• [WRITTEN TASK] Required from the data below: the exact lines starting at the line containing "Beispiel Checkliste anzeigen" and ending at the line containing "बञ्जरा महिला संयोजक, अञ्जु भण्डारी प्रमुख", with both ends kept and all pictures dropped.

• [PROVIDED MATERIAL]
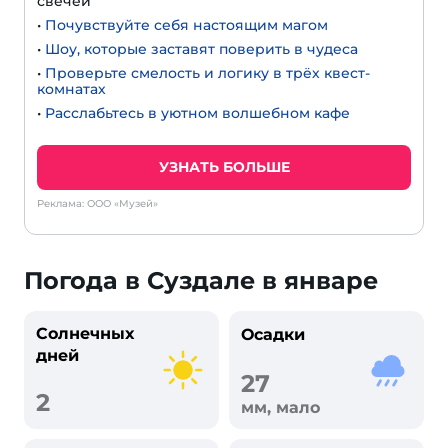
свечей
•
Почувствуйте себя настоящим магом
•
Шоу, которые заставят поверить в чудеса
•
Проверьте смелость и логику в трёх квест-
комнатах
•
Расслабьтесь в уютном волшебном кафе
УЗНАТЬ БОЛЬШЕ
Реклама: ООО «Музей»
Погода в Суздале в январе
Солнечных
Осадки
дней
27
2
мм, мало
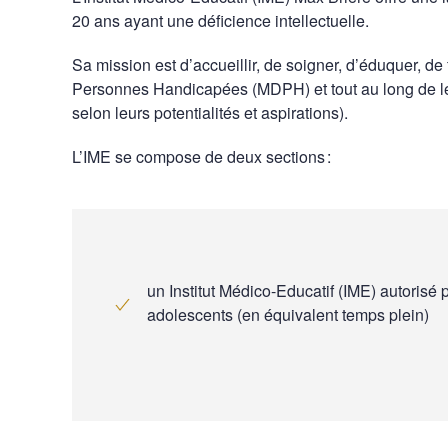
20 ans ayant une déficience intellectuelle.
Sa mission est d’accueillir, de soigner, d’éduquer, d
Personnes Handicapées (MDPH) et tout au long de leur p
selon leurs potentialités et aspirations).
L’IME se compose de deux sections :
un Institut Médico-Educatif (IME) autorisé p
adolescents (en équivalent temps plein)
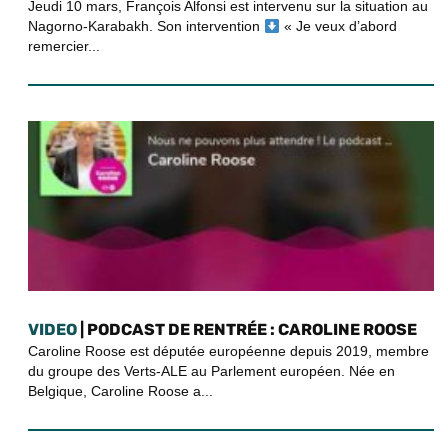
Jeudi 10 mars, François Alfonsi est intervenu sur la situation au
Nagorno-Karabakh. Son intervention
« Je veux d’abord
remercier...
VIDEO
| PODCAST DE RENTRÉE : CAROLINE ROOSE
Caroline Roose est députée européenne depuis 2019, membre
du groupe des Verts-ALE au Parlement européen. Née en
Belgique, Caroline Roose a...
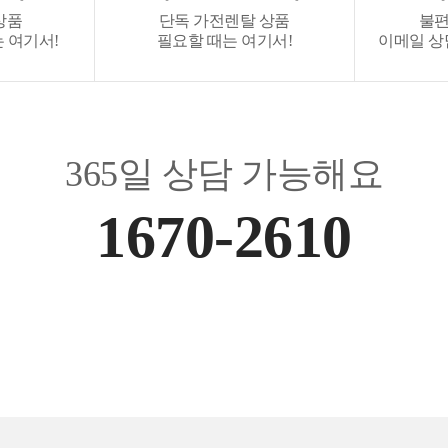
상품
단독 가전렌탈 상품
불편
 여기서!
필요할 때는 여기서!
이메일 상담 :
365일 상담 가능해요
1670-2610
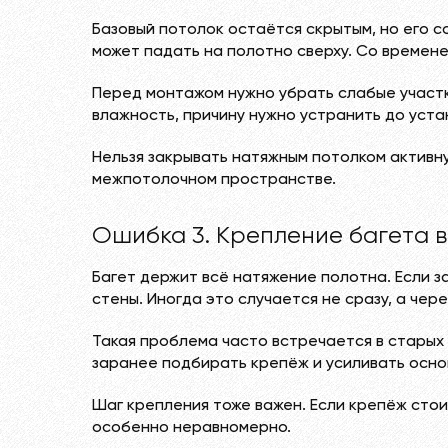
Базовый потолок остаётся скрытым, но его с
может падать на полотно сверху. Со времене
Перед монтажом нужно убрать слабые участк
влажность, причину нужно устранить до уста
Нельзя закрывать натяжным потолком активну
межпотолочном пространстве.
Ошибка 3. Крепление багета в
Багет держит всё натяжение полотна. Если з
стены. Иногда это случается не сразу, а чер
Такая проблема часто встречается в старых д
заранее подбирать крепёж и усиливать осно
Шаг крепления тоже важен. Если крепёж стои
особенно неравномерно.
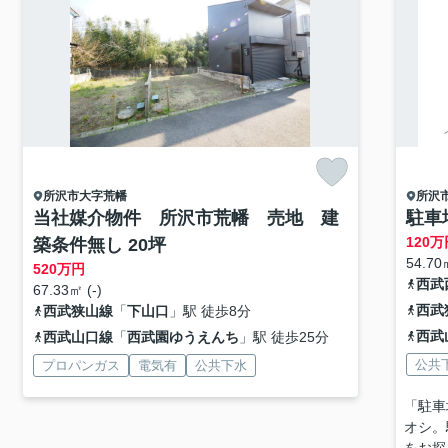
所沢市
大字荒幡
所沢
当社媒介物件 所沢市荒幡 売地 建
駐車
120
万
築条件無し 20坪
54.70㎡
520
万円
西武
67.33㎡ (-)
西武
西武狭山線
「
下山口
」駅 徒歩8分
西武
西武山口線
「
西武園ゆうえんち
」駅 徒歩25分
公共
プロパンガス
電気有
公共下水
「駐車
オシ。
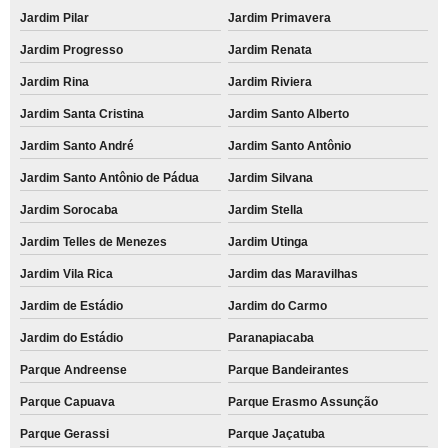
Jardim Pilar
Jardim Primavera
Jardim Progresso
Jardim Renata
Jardim Rina
Jardim Riviera
Jardim Santa Cristina
Jardim Santo Alberto
Jardim Santo André
Jardim Santo Antônio
Jardim Santo Antônio de Pádua
Jardim Silvana
Jardim Sorocaba
Jardim Stella
Jardim Telles de Menezes
Jardim Utinga
Jardim Vila Rica
Jardim das Maravilhas
Jardim de Estádio
Jardim do Carmo
Jardim do Estádio
Paranapiacaba
Parque Andreense
Parque Bandeirantes
Parque Capuava
Parque Erasmo Assunção
Parque Gerassi
Parque Jaçatuba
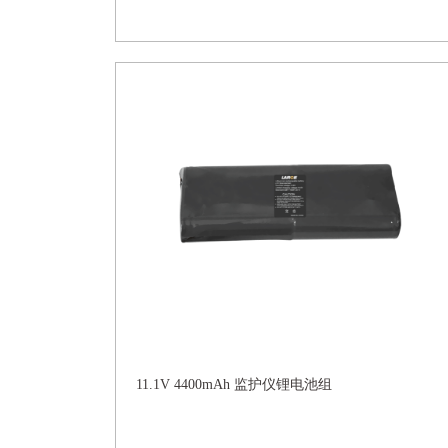
11.1V 4400mAh 监护仪锂电池组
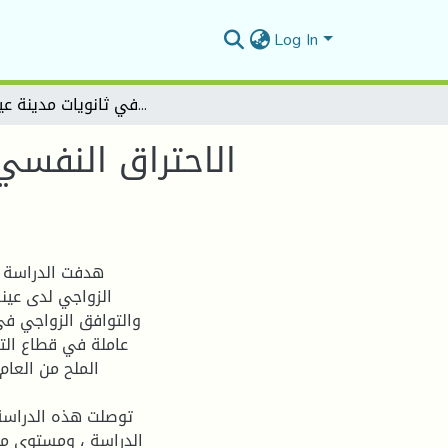
Log In
الاحتراق النفسي وعلاقته بالتوافق الزواجي لدى المرأة العاملة دراسة ميدانية في ثانويات مدينة عين الملح
الاحتراق النفسي 
هدفت الدراسة ا
الزواجي لدى عين
عاملة في قطاع التع
توصلت هذه الدراسة
الدراسة ، ومستوى متد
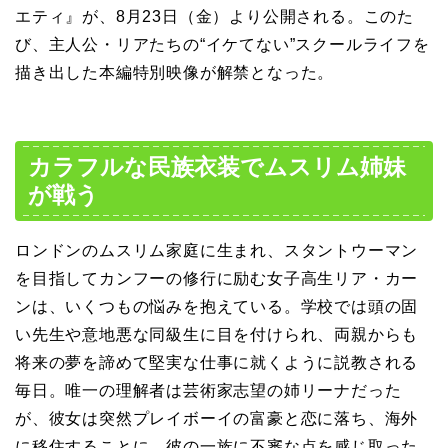
エティ』が、8月23日（金）より公開される。このた
び、主人公・リアたちの“イケてない”スクールライフを
描き出した本編特別映像が解禁となった。
カラフルな民族衣装でムスリム姉妹
が戦う
ロンドンのムスリム家庭に生まれ、スタントウーマン
を目指してカンフーの修行に励む女子高生リア・カー
ンは、いくつもの悩みを抱えている。学校では頭の固
い先生や意地悪な同級生に目を付けられ、両親からも
将来の夢を諦めて堅実な仕事に就くように説教される
毎日。唯一の理解者は芸術家志望の姉リーナだった
が、彼女は突然プレイボーイの富豪と恋に落ち、海外
に移住することに。彼の一族に不審な点を感じ取った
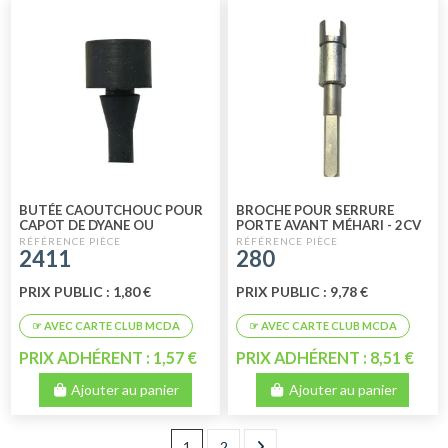
BUTÉE CAOUTCHOUC POUR
BROCHE POUR SERRURE
CAPOT DE DYANE OU
PORTE AVANT MÉHARI - 2CV
ACADIANE
LONGUEUR 88 MM
2411
280
PRIX PUBLIC : 1,80 €
PRIX PUBLIC : 9,78 €
PRIX ADHÉRENT : 1,57 €
PRIX ADHÉRENT : 8,51 €
Ajouter au panier
Ajouter au panier
1
2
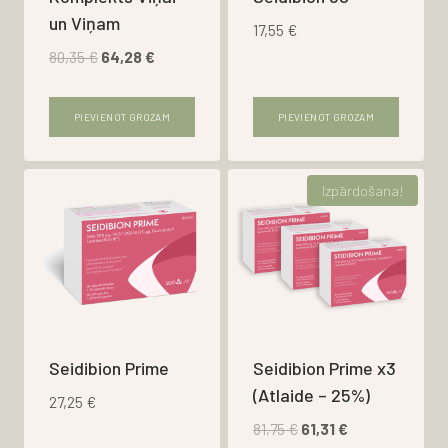
un Viņam
17,55
€
Original
Current
80,35
€
64,28
€
price
price
was:
is:
PIEVIENOT GROZAM
PIEVIENOT GROZAM
80,35 €.
64,28 €.
Izpārdošana!
Seidibion Prime
Seidibion Prime x3
(Atlaide – 25%)
27,25
€
Original
Current
81,75
€
61,31
€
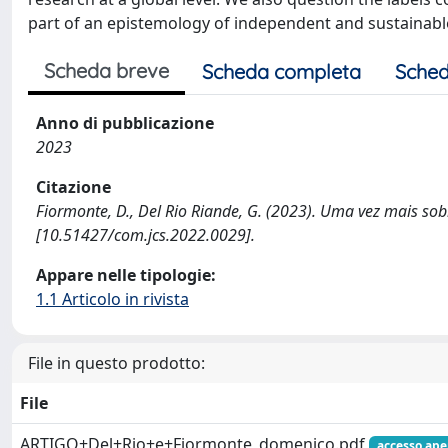
part of an epistemology of independent and sustainable
Scheda breve
Scheda completa
Sched
Anno di pubblicazione
2023
Citazione
Fiormonte, D., Del Rio Riande, G. (2023). Uma vez mais so
[10.51427/com.jcs.2022.0029].
Appare nelle tipologie:
1.1 Articolo in rivista
File in questo prodotto:
File
ARTIGO+Del+Rio+e+Fiormonte_domenico.pdf
accesso ape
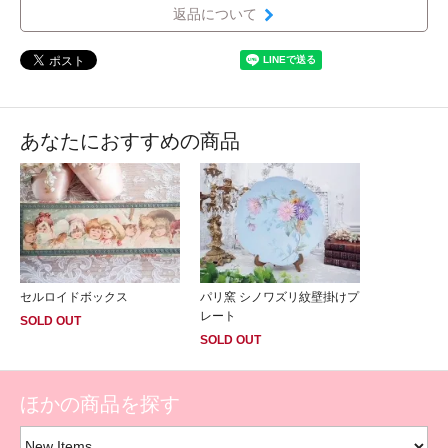
返品について
あなたにおすすめの商品
セルロイドボックス
パリ窯 シノワズリ紋壁掛けプ
レート
SOLD OUT
SOLD OUT
ほかの商品を探す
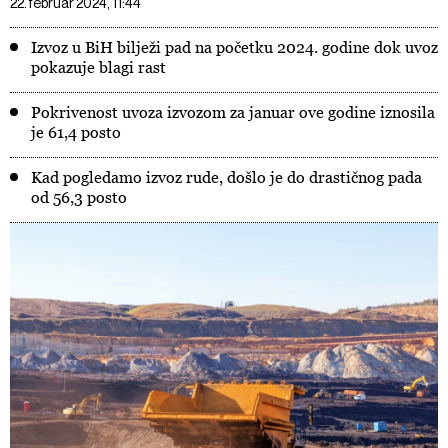
22. februar 2024, 11:44
Izvoz u BiH bilježi pad na početku 2024. godine dok uvoz
pokazuje blagi rast
Pokrivenost uvoza izvozom za januar ove godine iznosila
je 61,4 posto
Kad pogledamo izvoz rude, došlo je do drastičnog pada
od 56,3 posto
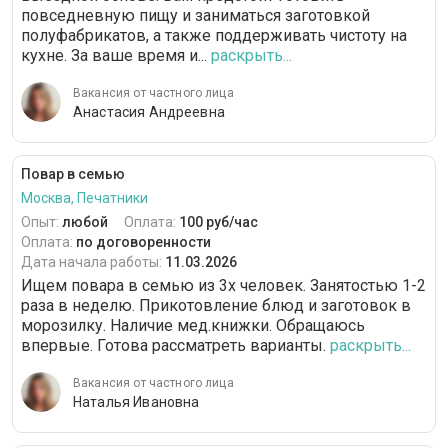
повседневную пищу и заниматься заготовкой
полуфабрикатов, а также поддерживать чистоту на
кухне. За ваше время и...
раскрыть...
Вакансия от частного лица
Анастасия Андреевна
Повар в семью
Москва, Печатники
Опыт:
любой
Оплата:
100 руб/час
Оплата:
по договоренности
Дата начала работы:
11.03.2026
Ищем повара в семью из 3х человек. Занятостью 1-2
раза в неделю. Прикотовление блюд и заготовок в
морозилку. Наличие мед.книжки. Обращаюсь
впервые. Готова рассматреть варианты.
раскрыть...
Вакансия от частного лица
Наталья Ивановна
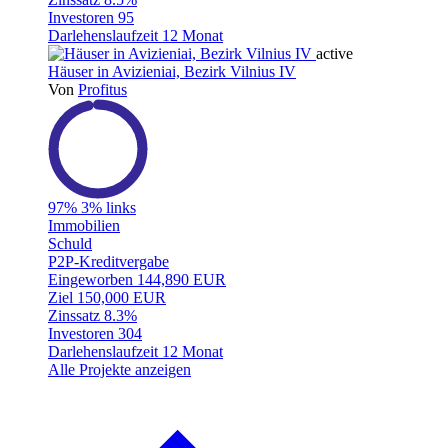
Investoren
95
Darlehenslaufzeit
12 Monat
active
Häuser in Avizieniai, Bezirk Vilnius IV
Von
Profitus
97%
3% links
Immobilien
Schuld
P2P-Kreditvergabe
Eingeworben
144,890 EUR
Ziel
150,000 EUR
Zinssatz
8.3%
Investoren
304
Darlehenslaufzeit
12 Monat
Alle Projekte anzeigen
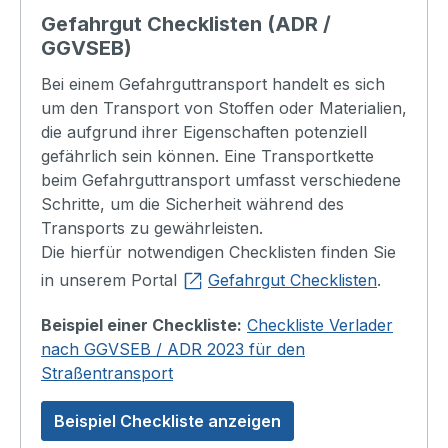
Gefahrgut Checklisten (ADR /
GGVSEB)
Bei einem Gefahrguttransport handelt es sich
um den Transport von Stoffen oder Materialien,
die aufgrund ihrer Eigenschaften potenziell
gefährlich sein können. Eine Transportkette
beim Gefahrguttransport umfasst verschiedene
Schritte, um die Sicherheit während des
Transports zu gewährleisten.
Die hierfür notwendigen Checklisten finden Sie
in unserem Portal
Gefahrgut Checklisten
.
Beispiel einer Checkliste:
Checkliste Verlader
nach GGVSEB / ADR 2023 für den
Straßentransport
Beispiel Checkliste anzeigen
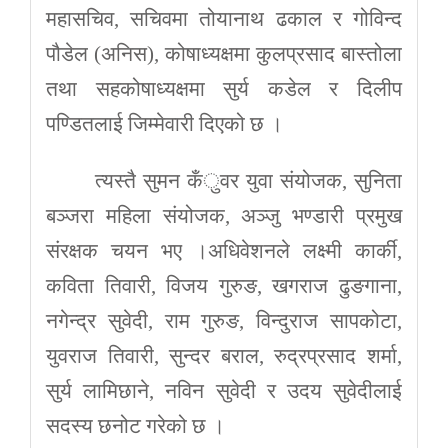
महासचिव, सचिवमा तोयानाथ ढकाल र गोविन्द
पौडेल (अनिस), कोषाध्यक्षमा कुलप्रसाद बास्तोला
तथा सहकोषाध्यक्षमा सुर्य कडेल र दिलीप
पण्डितलाई जिम्मेवारी दिएको छ ।
त्यस्तै सुमन कँुवर युवा संयोजक, सुनिता
बञ्जरा महिला संयोजक, अञ्जु भण्डारी प्रमुख
संरक्षक चयन भए ।अधिवेशनले लक्ष्मी कार्की,
कविता तिवारी, विजय गुरुङ, खगराज ढुङगाना,
नगेन्द्र सुवेदी, राम गुरुङ, विन्दुराज सापकोटा,
युवराज तिवारी, सुन्दर बराल, रुद्रप्रसाद शर्मा,
सुर्य लामिछाने, नविन सुवेदी र उदय सुवेदीलाई
सदस्य छनोट गरेको छ ।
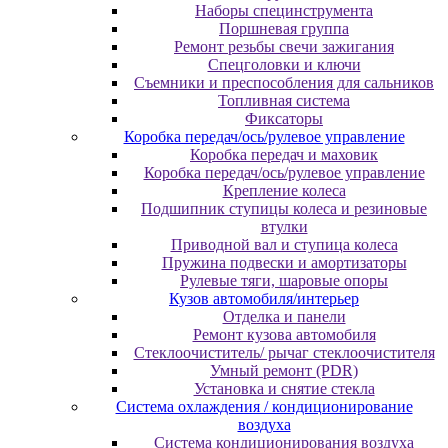
Наборы специнструмента
Поршневая группа
Ремонт резьбы свечи зажигания
Спецголовки и ключи
Съемники и преспособления для сальников
Топливная система
Фиксаторы
Коробка передач/ось/рулевое управление
Коробка передач и маховик
Коробка передач/ось/рулевое управление
Крепление колеса
Подшипник ступицы колеса и резиновые
втулки
Приводной вал и ступица колеса
Пружина подвески и амортизаторы
Рулевые тяги, шаровые опоры
Кузов автомобиля/интерьер
Отделка и панели
Ремонт кузова автомобиля
Стеклоочиститель/ рычаг стеклоочистителя
Умный ремонт (PDR)
Установка и снятие стекла
Система охлаждения / кондиционирование
воздуха
Система кондиционирования воздуха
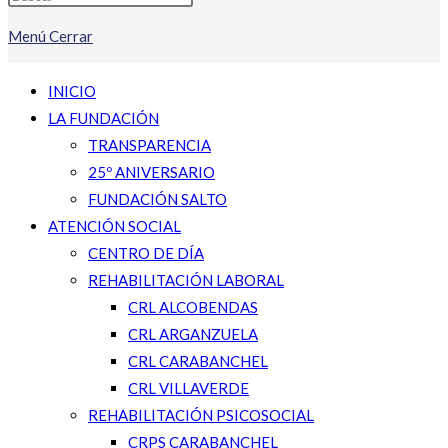
Menú
Cerrar
INICIO
LA FUNDACIÓN
TRANSPARENCIA
25º ANIVERSARIO
FUNDACIÓN SALTO
ATENCIÓN SOCIAL
CENTRO DE DÍA
REHABILITACIÓN LABORAL
CRL ALCOBENDAS
CRL ARGANZUELA
CRL CARABANCHEL
CRL VILLAVERDE
REHABILITACIÓN PSICOSOCIAL
CRPS CARABANCHEL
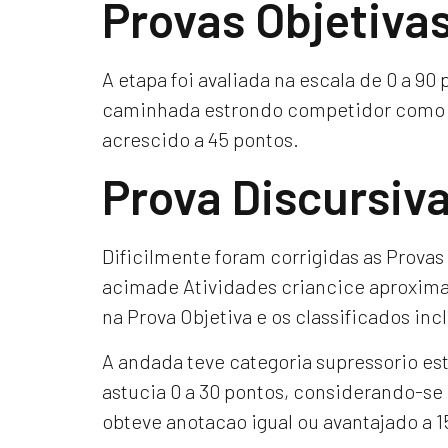
Provas Objetiva
A etapa foi avaliada na escala de 0 a 9
caminhada estrondo competidor como n
acrescido a 45 pontos.
Prova Discursiv
Dificilmente foram corrigidas as Provas
acimade Atividades criancice aproxim
na Prova Objetiva e os classificados in
A andada teve categoria supressorio este
astucia 0 a 30 pontos, considerando-se
obteve anotacao igual ou avantajado a 1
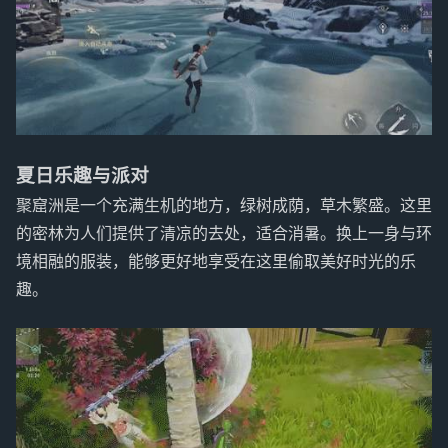
夏日乐趣与派对
聚窟洲是一个充满生机的地方，绿树成荫，草木繁盛。这里
的密林为人们提供了清凉的去处，适合消暑。换上一身与环
境相融的服装，能够更好地享受在这里偷取美好时光的乐
趣。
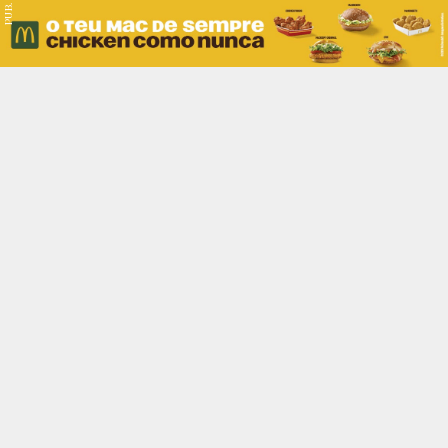
PUB.
Braga
Região
Desporto
Religião
Nacional
Internacional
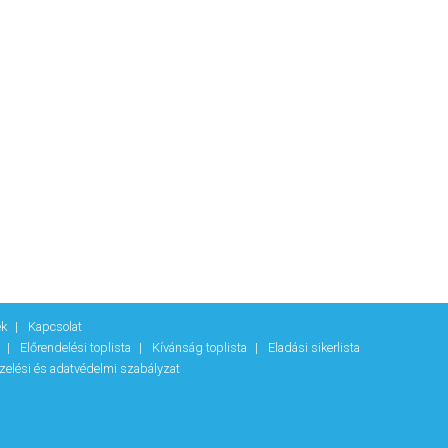
ek
Kapcsolat
k
Előrendelési toplista
Kívánság toplista
Eladási sikerlista
zelési és adatvédelmi szabályzat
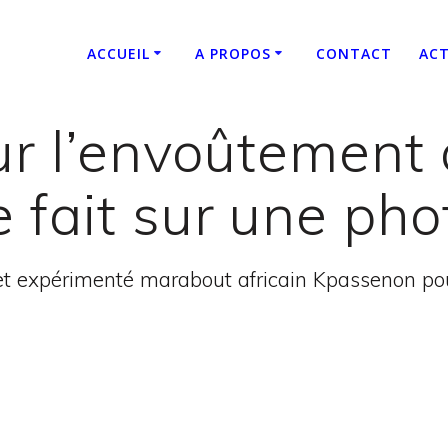
ACCUEIL
A PROPOS
CONTACT
ACT
sur l’envoûtement
e fait sur une pho
t expérimenté marabout africain Kpassenon pour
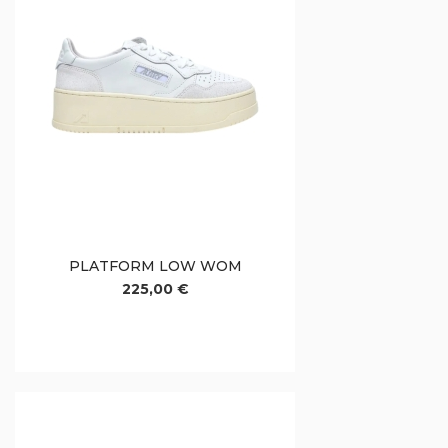
PLATFORM LOW WOM
225,00 €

• [ANSWER BELOW]
Beispiel Checkliste anzeigen
महासचिव, सचिवमा तोयानाथ ढकाल र गोविन्द
पौडेल (अनिस), कोषाध्यक्षमा कुलप्रसाद बास्तोला
तथा सहकोषाध्यक्षमा सुर्य कडेल र दिलीप
पण्डितलाई जिम्मेवारी दिएको छ ।
त्यस्तै सुमन कँुवर युवा संयोजक, सुनिता
बञ्जरा महिला संयोजक, अञ्जु भण्डारी प्रमुख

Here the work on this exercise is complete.